▸ **REQUIRED WORK**
Could you reproduce, from the records below, everything from the line with "На Черноморском побережье" down to the line with "надо напрягатьс", keeping both of those lines and changing nothing?

▸ **MATERIAL SHOWN**
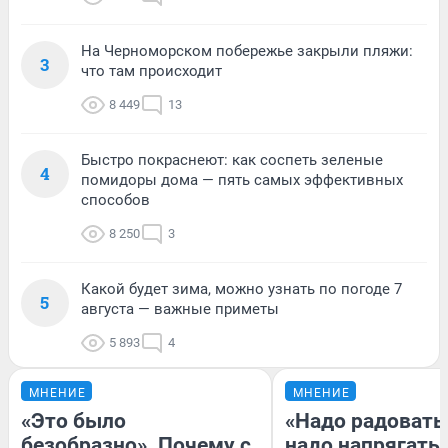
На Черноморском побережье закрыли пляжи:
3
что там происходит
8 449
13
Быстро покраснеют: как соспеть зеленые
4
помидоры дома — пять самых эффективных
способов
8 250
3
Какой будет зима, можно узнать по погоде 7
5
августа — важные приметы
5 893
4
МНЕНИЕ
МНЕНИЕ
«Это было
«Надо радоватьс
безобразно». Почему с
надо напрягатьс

* * *

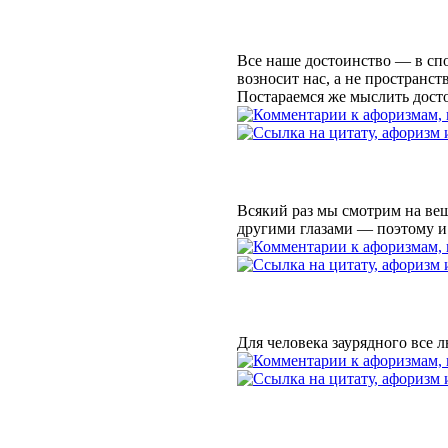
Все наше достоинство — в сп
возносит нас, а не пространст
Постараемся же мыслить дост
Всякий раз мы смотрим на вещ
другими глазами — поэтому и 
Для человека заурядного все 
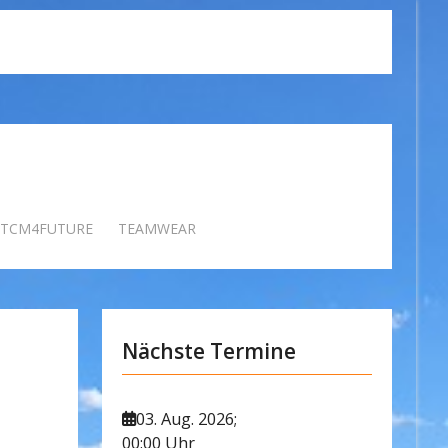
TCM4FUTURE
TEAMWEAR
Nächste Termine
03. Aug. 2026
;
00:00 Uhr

==

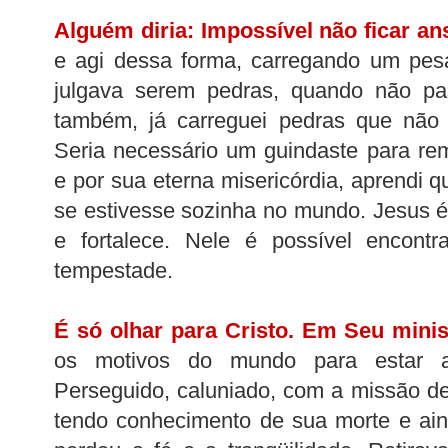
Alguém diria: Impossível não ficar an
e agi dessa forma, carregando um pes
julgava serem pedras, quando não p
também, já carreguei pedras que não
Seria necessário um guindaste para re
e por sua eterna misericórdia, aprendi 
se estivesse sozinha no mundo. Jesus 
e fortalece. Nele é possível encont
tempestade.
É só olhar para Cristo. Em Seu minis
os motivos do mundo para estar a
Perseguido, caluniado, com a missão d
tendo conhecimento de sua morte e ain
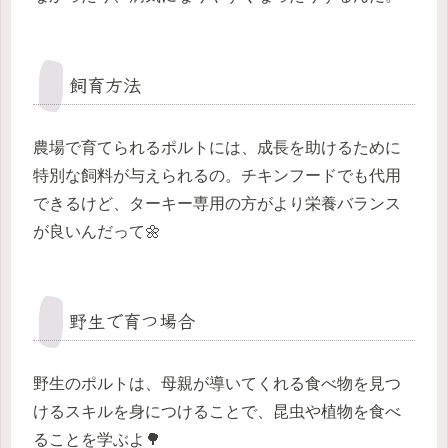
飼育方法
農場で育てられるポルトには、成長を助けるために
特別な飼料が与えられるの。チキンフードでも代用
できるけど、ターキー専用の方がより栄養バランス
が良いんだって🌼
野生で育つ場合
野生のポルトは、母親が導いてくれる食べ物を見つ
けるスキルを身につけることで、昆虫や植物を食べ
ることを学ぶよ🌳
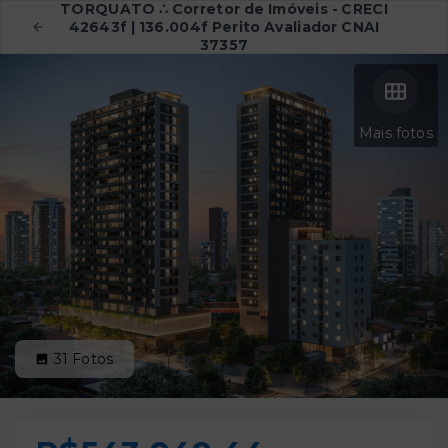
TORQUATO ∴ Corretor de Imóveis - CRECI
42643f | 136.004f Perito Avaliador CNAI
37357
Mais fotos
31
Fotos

▸ **SOLUTION FOR THIS EXERCISE**
На Черноморском побережье закрыли пляжи:
3
что там происходит
8 449
13
Быстро покраснеют: как соспеть зеленые
4
помидоры дома — пять самых эффективных
способов
8 250
3
Какой будет зима, можно узнать по погоде 7
5
августа — важные приметы
5 893
4
МНЕНИЕ
МНЕНИЕ
«Это было
«Надо радоватьс
безобразно». Почему с
надо напрягатьс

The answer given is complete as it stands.